L’Andante qui suit est tour à tour plein de coquetterie, tendre et tragique. Il trace la voie à Mahler et annonce des œuvres justement tragiques qui naîtront dans les dernières années de la vie de Schubert, le Voyage d’hiver, au premier chef.

Si « Petit champignon » respecte la structure traditionnelle de la symphonie en faisant suivre son Andante d’un Scherzo, il le fait ici dans des proportions épiques. La musique reprend indubitablement le moule des dernières symphonies de Beethoven. Mais il y a une subtile différence tonale : Schubert conserve ici les lignes structurales en forme d’arche, mais laisse tomber les périodes prolongées d’insistance rythmique typiques de Beethoven. En effet, lorsqu’il commence une telle séquence, il revient aussitôt à un territoire mélodique moins rude, plus chantant.

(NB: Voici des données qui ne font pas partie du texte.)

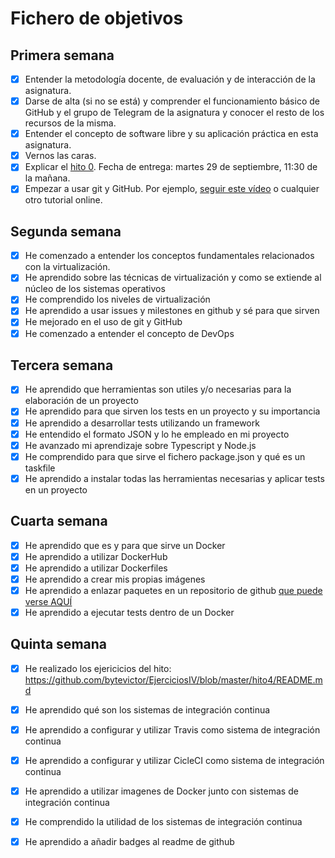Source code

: # Fichero de objetivos

## Primera semana

- [x] Entender la metodología docente, de evaluación y de interacción de la asignatura.
- [x] Darse de alta (si no se está) y comprender el funcionamiento básico de GitHub y el grupo de Telegram de la asignatura y conocer el resto de los recursos de la misma.
- [x] Entender el concepto de software libre y su aplicación práctica en esta asignatura.
- [x] Vernos las caras.
- [x] Explicar el [hito 0](http://jj.github.io/IV/documentos/proyecto/0.Repositorio). Fecha de entrega: martes 29 de septiembre, 11:30 de la mañana.
- [x] Empezar a usar git y GitHub. Por ejemplo, [seguir este vídeo](https://www.youtube.com/watch?v=gmXyJI01qa8) o cualquier otro tutorial online.

## Segunda semana

- [x] He comenzado a entender los conceptos fundamentales relacionados con la virtualización.
- [x] He aprendido sobre las técnicas de virtualización y como se extiende al núcleo de los sistemas operativos
- [x] He comprendido los niveles de virtualización
- [x] He aprendido a usar issues y milestones en github y sé para que sirven
- [x] He mejorado en el uso de git y GitHub
- [x] He comenzado a entender el concepto de DevOps

## Tercera semana

- [x] He aprendido que herramientas son utiles y/o necesarias para la elaboración de un proyecto
- [x] He aprendido para que sirven los tests en un proyecto y su importancia
- [x] He aprendido a desarrollar tests utilizando un framework
- [x] He entendido el formato JSON y lo he empleado en mi proyecto
- [x] He avanzado mi aprendizaje sobre Typescript y Node.js
- [x] He comprendido para que sirve el fichero package.json y qué es un taskfile
- [x] He aprendido a instalar todas las herramientas necesarias y aplicar tests en un proyecto

## Cuarta semana

- [x] He aprendido que es y para que sirve un Docker
- [x] He aprendido a utilizar DockerHub
- [x] He aprendido a utilizar Dockerfiles
- [x] He aprendido a crear mis propias imágenes
- [x] He aprendido a enlazar paquetes en un repositorio de github [que puede verse AQUÍ](https://github.com/users/ByteVictor/packages/container/package/dockertests)
- [x] He aprendido a ejecutar tests dentro de un Docker

## Quinta semana

- [x] He realizado los ejericicios del hito: https://github.com/bytevictor/EjerciciosIV/blob/master/hito4/README.md
- [x] He aprendido qué son los sistemas de integración continua
- [x] He aprendido a configurar y utilizar Travis como sistema de integración continua
- [x] He aprendido a configurar y utilizar CicleCI como sistema de integración continua
- [x] He aprendido a utilizar imagenes de Docker junto con sistemas de integración continua
- [x] He comprendido la utilidad de los sistemas de integración continua
- [x] He aprendido a añadir badges al readme de github 

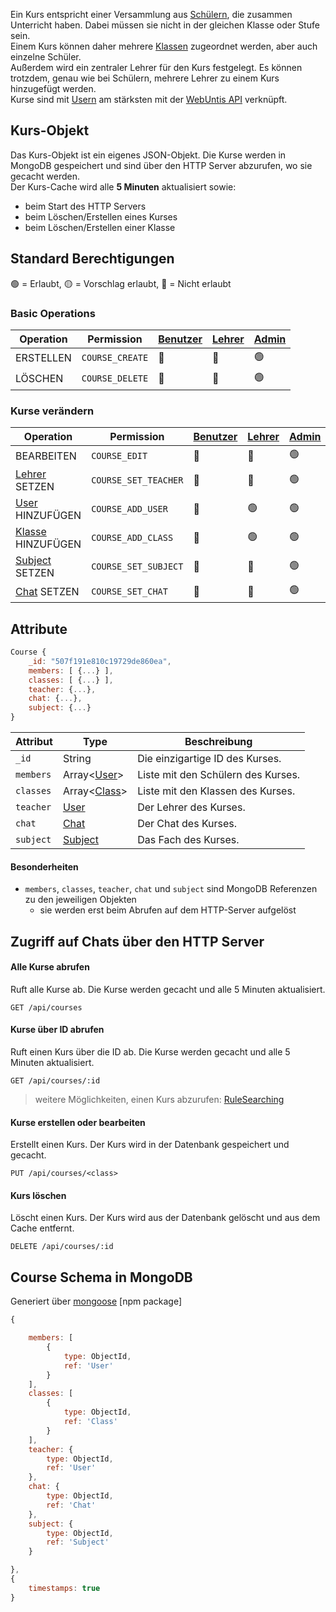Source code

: Ein Kurs entspricht einer Versammlung aus [Schülern](https://github.com/Academi-fy/backend/wiki/User), die zusammen Unterricht haben. Dabei müssen sie nicht in der gleichen Klasse oder Stufe sein. \
Einem Kurs können daher mehrere [Klassen](https://github.com/Academi-fy/backend/wiki/Class) zugeordnet werden, aber auch einzelne Schüler. \
Außerdem wird ein zentraler Lehrer für den Kurs festgelegt. Es können trotzdem, genau wie bei Schülern, mehrere Lehrer zu einem Kurs hinzugefügt werden. \
Kurse sind mit [Usern](https://github.com/Academi-fy/backend/wiki/User) am stärksten mit der [WebUntis API](https://help.untis.at/hc/de/articles/4886785534354-API-documentation-for-integration-partners) verknüpft.

## Kurs-Objekt

Das Kurs-Objekt ist ein eigenes JSON-Objekt. Die Kurse werden in MongoDB gespeichert und sind über den HTTP Server abzurufen, wo sie gecacht werden. \
Der Kurs-Cache wird alle **5 Minuten** aktualisiert sowie:
- beim Start des HTTP Servers
- beim Löschen/Erstellen eines Kurses
- beim Löschen/Erstellen einer Klasse

## Standard Berechtigungen

🟢 = Erlaubt,
🟡 = Vorschlag erlaubt,
🔴 = Nicht erlaubt

### Basic Operations

| Operation  | Permission      | [Benutzer](https://github.com/Academi-fy/backend/wiki/User) | [Lehrer](https://github.com/Academi-fy/backend/wiki/User) | [Admin](https://github.com/Academi-fy/backend/wiki/User) |
|------------|-----------------|-------------------------------------------------------------|-----------------------------------------------------------|----------------------------------------------------------|
| ERSTELLEN  | `COURSE_CREATE` | 🔴                                                          | 🔴                                                        | 🟢                                                       |
| LÖSCHEN    | `COURSE_DELETE` | 🔴                                                          | 🔴                                                        | 🟢                                                       |

### Kurse verändern

| Operation                                                             | Permission           | [Benutzer](https://github.com/Academi-fy/backend/wiki/User) | [Lehrer](https://github.com/Academi-fy/backend/wiki/User) | [Admin](https://github.com/Academi-fy/backend/wiki/User) |
|-----------------------------------------------------------------------|----------------------|-------------------------------------------------------------|-----------------------------------------------------------|----------------------------------------------------------|
| BEARBEITEN                                                            | `COURSE_EDIT`        | 🔴                                                          | 🔴                                                        | 🟢                                                       |
| [Lehrer](https://github.com/Academi-fy/backend/wiki/User) SETZEN      | `COURSE_SET_TEACHER` | 🔴                                                          | 🔴                                                        | 🟢                                                       |
| [User](https://github.com/Academi-fy/backend/wiki/User) HINZUFÜGEN    | `COURSE_ADD_USER`    | 🔴                                                          | 🟢                                                        | 🟢                                                       |
| [Klasse](https://github.com/Academi-fy/backend/wiki/Class) HINZUFÜGEN | `COURSE_ADD_CLASS`   | 🔴                                                          | 🟢                                                        | 🟢                                                       |
| [Subject](https://github.com/Academi-fy/backend/wiki/Subject) SETZEN  | `COURSE_SET_SUBJECT` | 🔴                                                          | 🔴                                                        | 🟢                                                       |
| [Chat](https://github.com/Academi-fy/backend/wiki/Chat) SETZEN        | `COURSE_SET_CHAT`    | 🔴                                                          | 🔴                                                        | 🟢                                                       |

## Attribute

```javascript
Course {
    _id: "507f191e810c19729de860ea",
    members: [ {...} ],
    classes: [ {...} ],
    teacher: {...},
    chat: {...},
    subject: {...}
}
```

| Attribut  | Type                                                             | Beschreibung                       |
|-----------|------------------------------------------------------------------|------------------------------------|
| `_id`     | String                                                           | Die einzigartige ID des Kurses.    |
| `members` | Array<[User](https://github.com/Academi-fy/backend/wiki/User)>   | Liste mit den Schülern des Kurses. |
| `classes` | Array<[Class](https://github.com/Academi-fy/backend/wiki/Class)> | Liste mit den Klassen des Kurses.  |
| `teacher` | [User](https://github.com/Academi-fy/backend/wiki/User)          | Der Lehrer des Kurses.             |
| `chat`    | [Chat](https://github.com/Academi-fy/backend/wiki/Chat)          | Der Chat des Kurses.               |
| `subject` | [Subject](https://github.com/Academi-fy/backend/wiki/Subject)    | Das Fach des Kurses.               |

#### Besonderheiten

- `members`, `classes`, `teacher`, `chat` und `subject` sind MongoDB Referenzen zu den jeweiligen Objekten
    - sie werden erst beim Abrufen auf dem HTTP-Server aufgelöst

## Zugriff auf Chats über den HTTP Server

#### Alle Kurse abrufen

Ruft alle Kurse ab. Die Kurse werden gecacht und alle 5 Minuten aktualisiert.

``` http request
GET /api/courses
```

#### Kurse über ID abrufen

Ruft einen Kurs über die ID ab. Die Kurse werden gecacht und alle 5 Minuten aktualisiert.

``` http request
GET /api/courses/:id
```

> weitere Möglichkeiten, einen Kurs abzurufen: [RuleSearching](https://github.com/Academi-fy/backend/wiki/RuleSearching)

#### Kurse erstellen oder bearbeiten

Erstellt einen Kurs. Der Kurs wird in der Datenbank gespeichert und gecacht.

``` http request
PUT /api/courses/<class>
```

#### Kurs löschen

Löscht einen Kurs. Der Kurs wird aus der Datenbank gelöscht und aus dem Cache entfernt.

``` http request
DELETE /api/courses/:id
```

## Course Schema in MongoDB

Generiert über [mongoose](https://mongoosejs.com/docs/guide.html) [npm package]

```javascript
{

    members: [
        {
            type: ObjectId,
            ref: 'User'
        }
    ],
    classes: [
        {
            type: ObjectId,
            ref: 'Class'
        }
    ],
    teacher: {
        type: ObjectId,
        ref: 'User'
    },
    chat: {
        type: ObjectId,
        ref: 'Chat'
    },
    subject: {
        type: ObjectId,
        ref: 'Subject'
    }

},
{
    timestamps: true
}
```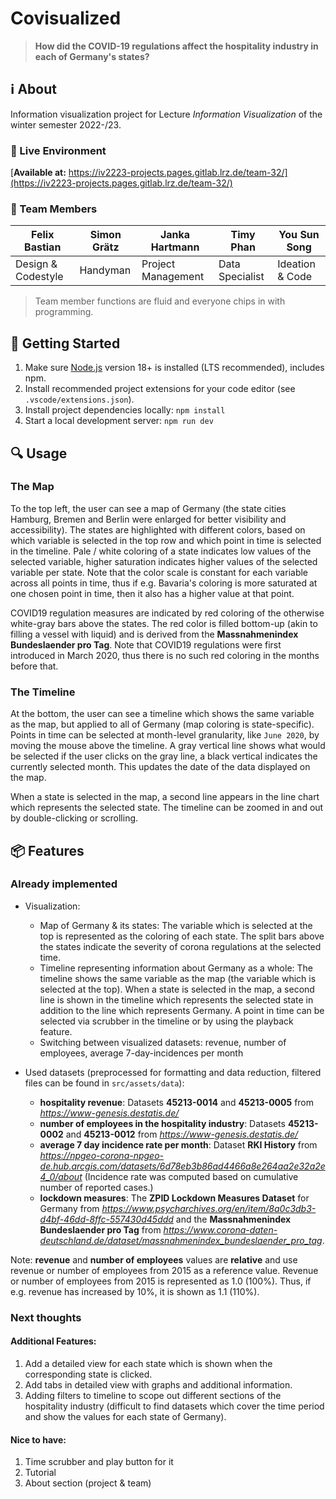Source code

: # **Covi**sualize**d**
> **How did the COVID-19 regulations affect the hospitality industry in each of Germany's states?**

## ℹ️ About
Information visualization project for Lecture *Information Visualization* of the winter semester 2022-/23.

### 🚀 Live Environment
[**Available at:** https://iv2223-projects.pages.gitlab.lrz.de/team-32/](https://iv2223-projects.pages.gitlab.lrz.de/team-32/)

### 👥 Team Members
| Felix Bastian | Simon Grätz | Janka Hartmann | Timy Phan | You Sun Song |
|---|---|---|---|---|
| Design & Codestyle | Handyman | Project Management | Data Specialist | Ideation & Code |

> Team member functions are fluid and everyone chips in with programming.

## 🛫 Getting Started
1. Make sure [Node.js](https://nodejs.org/) version 18+ is installed (LTS recommended), includes npm.
2. Install recommended project extensions for your code editor (see `.vscode/extensions.json`).
3. Install project dependencies locally: `npm install`
4. Start a local development server: `npm run dev`

## 🔍 Usage

### The Map

To the top left, the user can see a map of Germany (the state cities Hamburg, Bremen and Berlin were enlarged for better visibility and accessibility). The states are highlighted with different colors, based on which variable is selected in the top row and which point in time is selected in the timeline. Pale / white coloring of a state indicates low values of the selected variable, higher saturation indicates higher values of the selected variable per state. Note that the color scale is constant for each variable across all points in time, thus if e.g. Bavaria's coloring is more saturated at one chosen point in time, then it also has a higher value at that point.

COVID19 regulation measures are indicated by red coloring of the otherwise white-gray bars above the states. The red color is filled bottom-up (akin to filling a vessel with liquid) and is derived from the __Massnahmenindex Bundeslaender pro Tag__. Note that COVID19 regulations were first introduced in March 2020, thus there is no such red coloring in the months before that.

### The Timeline

At the bottom, the user can see a timeline which shows the same variable as the map, but applied to all of Germany (map coloring is state-specific). Points in time can be selected at month-level granularity, like `June 2020`, by moving the mouse above the timeline. A gray vertical line shows what would be selected if the user clicks on the gray line, a black vertical indicates the currently selected month. This updates the date of the data displayed on the map.

When a state is selected in the map, a second line appears in the line chart which represents the selected state.
The timeline can be zoomed in and out by double-clicking or scrolling.

## 📦 Features
### Already implemented
- Visualization:
  - Map of Germany & its states: The variable which is selected at the top is represented as the coloring of each state. The split bars above the states indicate the severity of corona regulations at the selected time.
  - Timeline representing information about Germany as a whole: The timeline shows the same variable as the map (the variable which is selected at the top). When a state is selected in the map, a second line is shown in the timeline which represents the selected state in addition to the line which represents Germany. A point in time can be selected via scrubber in the timeline or by using the playback feature.
  - Switching between visualized datasets: revenue, number of employees, average 7-day-incidences per month


- Used datasets (preprocessed for formatting and data reduction, filtered files can be found in `src/assets/data`):
  - __hospitality revenue__: Datasets __45213-0014__ and __45213-0005__ from *https://www-genesis.destatis.de/*
  - __number of employees in the hospitality industry__: Datasets __45213-0002__ and __45213-0012__ from *https://www-genesis.destatis.de/*
  - __average 7 day incidence rate per month__: Dataset __RKI History__ from *https://npgeo-corona-npgeo-de.hub.arcgis.com/datasets/6d78eb3b86ad4466a8e264aa2e32a2e4_0/about* (Incidence rate was computed based on cumulative number of reported cases.)
  - __lockdown measures__: The __ZPID Lockdown Measures Dataset__ for Germany from *https://www.psycharchives.org/en/item/8a0c3db3-d4bf-46dd-8ffc-557430d45ddd* and the __Massnahmenindex Bundeslaender pro Tag__ from *https://www.corona-daten-deutschland.de/dataset/massnahmenindex_bundeslaender_pro_tag*.

Note: __revenue__ and __number of employees__ values are __relative__ and use revenue or number of employees from 2015 as a reference value. Revenue or number of employees from 2015 is represented as 1.0 (100%). Thus, if e.g. revenue has increased by 10%, it is shown as 1.1 (110%).

### Next thoughts

#### Additional Features:
1. Add a detailed view for each state which is shown when the corresponding state is clicked.
2. Add tabs in detailed view with graphs and additional information.
3. Adding filters to timeline to scope out different sections of the hospitality industry (difficult to find datasets which cover the time period and show the values for each state of Germany).

#### Nice to have:
1. Time scrubber and play button for it
2. Tutorial
3. About section (project & team)

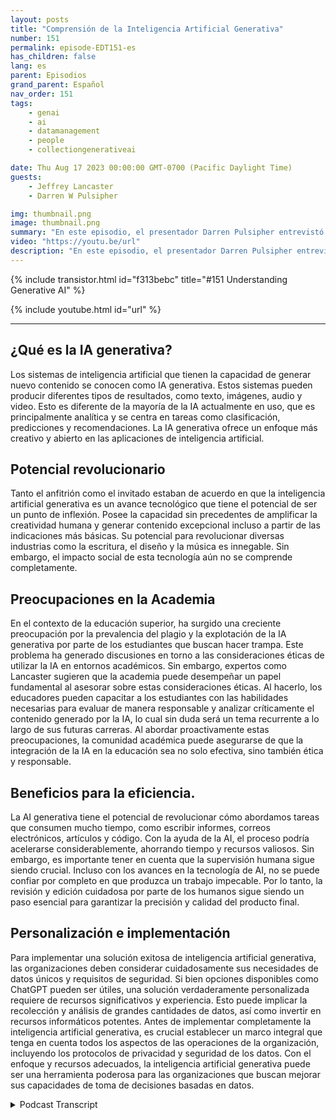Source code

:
 ```yaml
---
layout: posts
title: "Comprensión de la Inteligencia Artificial Generativa"
number: 151
permalink: episode-EDT151-es
has_children: false
lang: es
parent: Episodios
grand_parent: Español
nav_order: 151
tags:
    - genai
    - ai
    - datamanagement
    - people
    - collectiongenerativeai

date: Thu Aug 17 2023 00:00:00 GMT-0700 (Pacific Daylight Time)
guests:
    - Jeffrey Lancaster
    - Darren W Pulsipher

img: thumbnail.png
image: thumbnail.png
summary: "En este episodio, el presentador Darren Pulsipher entrevistó al Dr. Jeffrey Lancaster de Dell Technologies. Su discusión se centró en la inteligencia artificial generativa y su impacto potencial."
video: "https://youtu.be/url"
description: "En este episodio, el presentador Darren Pulsipher entrevistó al Dr. Jeffrey Lancaster de Dell Technologies. Su discusión se centró en la inteligencia artificial generativa y su impacto potencial."
---
```


<div>
{% include transistor.html id="f313bebc" title="#151 Understanding Generative AI" %}

{% include youtube.html id="url" %}
</div>

---

## ¿Qué es la IA generativa?

Los sistemas de inteligencia artificial que tienen la capacidad de generar nuevo contenido se conocen como IA generativa. Estos sistemas pueden producir diferentes tipos de resultados, como texto, imágenes, audio y video. Esto es diferente de la mayoría de la IA actualmente en uso, que es principalmente analítica y se centra en tareas como clasificación, predicciones y recomendaciones. La IA generativa ofrece un enfoque más creativo y abierto en las aplicaciones de inteligencia artificial.

## Potencial revolucionario

Tanto el anfitrión como el invitado estaban de acuerdo en que la inteligencia artificial generativa es un avance tecnológico que tiene el potencial de ser un punto de inflexión. Posee la capacidad sin precedentes de amplificar la creatividad humana y generar contenido excepcional incluso a partir de las indicaciones más básicas. Su potencial para revolucionar diversas industrias como la escritura, el diseño y la música es innegable. Sin embargo, el impacto social de esta tecnología aún no se comprende completamente.

## Preocupaciones en la Academia

En el contexto de la educación superior, ha surgido una creciente preocupación por la prevalencia del plagio y la explotación de la IA generativa por parte de los estudiantes que buscan hacer trampa. Este problema ha generado discusiones en torno a las consideraciones éticas de utilizar la IA en entornos académicos. Sin embargo, expertos como Lancaster sugieren que la academia puede desempeñar un papel fundamental al asesorar sobre estas consideraciones éticas. Al hacerlo, los educadores pueden capacitar a los estudiantes con las habilidades necesarias para evaluar de manera responsable y analizar críticamente el contenido generado por la IA, lo cual sin duda será un tema recurrente a lo largo de sus futuras carreras. Al abordar proactivamente estas preocupaciones, la comunidad académica puede asegurarse de que la integración de la IA en la educación sea no solo efectiva, sino también ética y responsable.

## Beneficios para la eficiencia.

La AI generativa tiene el potencial de revolucionar cómo abordamos tareas que consumen mucho tiempo, como escribir informes, correos electrónicos, artículos y código. Con la ayuda de la AI, el proceso podría acelerarse considerablemente, ahorrando tiempo y recursos valiosos. Sin embargo, es importante tener en cuenta que la supervisión humana sigue siendo crucial. Incluso con los avances en la tecnología de AI, no se puede confiar por completo en que produzca un trabajo impecable. Por lo tanto, la revisión y edición cuidadosa por parte de los humanos sigue siendo un paso esencial para garantizar la precisión y calidad del producto final.

## Personalización e implementación

Para implementar una solución exitosa de inteligencia artificial generativa, las organizaciones deben considerar cuidadosamente sus necesidades de datos únicos y requisitos de seguridad. Si bien opciones disponibles como ChatGPT pueden ser útiles, una solución verdaderamente personalizada requiere de recursos significativos y experiencia. Esto puede implicar la recolección y análisis de grandes cantidades de datos, así como invertir en recursos informáticos potentes. Antes de implementar completamente la inteligencia artificial generativa, es crucial establecer un marco integral que tenga en cuenta todos los aspectos de las operaciones de la organización, incluyendo los protocolos de privacidad y seguridad de los datos. Con el enfoque y recursos adecuados, la inteligencia artificial generativa puede ser una herramienta poderosa para las organizaciones que buscan mejorar sus capacidades de toma de decisiones basadas en datos.



<details>
<summary> Podcast Transcript </summary>

<p></p>

</details>
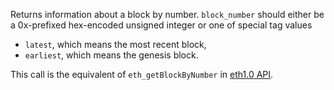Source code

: Returns information about a block by number. `block_number` should either be
a 0x-prefixed hex-encoded unsigned integer or one of special tag values
- `latest`, which means the most recent block,
- `earliest`, which means the genesis block.

This call is the equivalent of `eth_getBlockByNumber` in [eth1.0 API](https://playground.open-rpc.org/?schemaUrl=https://raw.githubusercontent.com/ethereum/eth1.0-apis/assembled-spec/openrpc.json&uiSchema%5BappBar%5D%5Bui:splitView%5D=true&uiSchema%5BappBar%5D%5Bui:input%5D=false&uiSchema%5BappBar%5D%5Bui:examplesDropdown%5D=false).
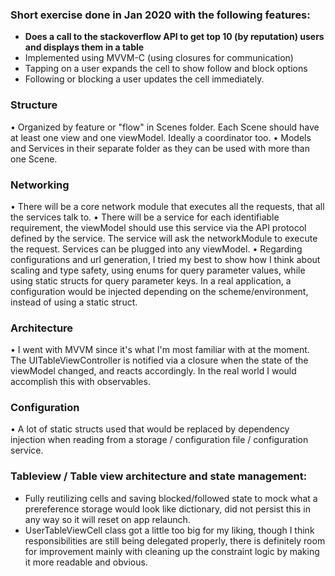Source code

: 
### Short exercise done in Jan 2020 with the following features:
- **Does a call to the stackoverflow API to get top 10 (by reputation) users and displays them in a table**
- Implemented using MVVM-C (using closures for communication)
- Tapping on a user expands the cell to show follow and block options
- Following or blocking a user updates the cell immediately.

### Structure
• Organized by feature or "flow" in Scenes folder. Each Scene should have at least one view and one viewModel. Ideally a coordinator too.
• Models and Services in their separate folder as they can be used with more than one Scene.

###  Networking

• There will be a core network module that executes all the requests, that all the services talk to.
• There will be a service for each identifiable requirement, the viewModel should use this service via the API protocol defined by the service. The service will ask the networkModule to execute the request. Services can be plugged into any viewModel.
• Regarding configurations and url generation, I tried my best to show how I think about scaling and type safety, using enums for query parameter values, while using static structs for query parameter keys. In a real application, a configuration would be injected depending on the scheme/environment, instead of using a static struct.

###  Architecture

• I went with MVVM since it's what I'm most familiar with at the moment. The UITableViewController is notified via a closure when the state of the viewModel changed, and reacts accordingly. In the real world I would accomplish this with observables.
 
 ### Configuration

• A lot of static structs used that would be replaced by dependency injection when reading from a storage / configuration file / configuration service.

### Tableview / Table view architecture and state management:

-  Fully reutilizing cells and saving blocked/followed state to mock what a  prereference storage would look like dictionary, did not persist this in any way so it will reset on app relaunch.
- UserTableViewCell class got a little too big for my liking, though I think responsibilities are still being delegated properly, there is definitely room for improvement mainly with cleaning up the constraint logic by making it more readable and obvious.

Enfin, le quatrième et dernier mouvement déborde d’exubérance pure, de finesse et de brio technique. Comportant plus de 1000 mesures, il offre peu de répit aux interprètes, surtout aux cordistes. En tournée européenne de cette œuvre, le compositeur et chef d’orchestre Felix Mendelssohn rencontra fréquemment des instrumentistes qui refusaient simplement de la jouer tant elle était éprouvante. Et pourtant, elle captive les auditoires par son énergie, sa beauté et son intelligence. Un Finale des plus brillants conclut cette symphonie qui a profondément influencé l’histoire de la musique et mérite bien son surnom.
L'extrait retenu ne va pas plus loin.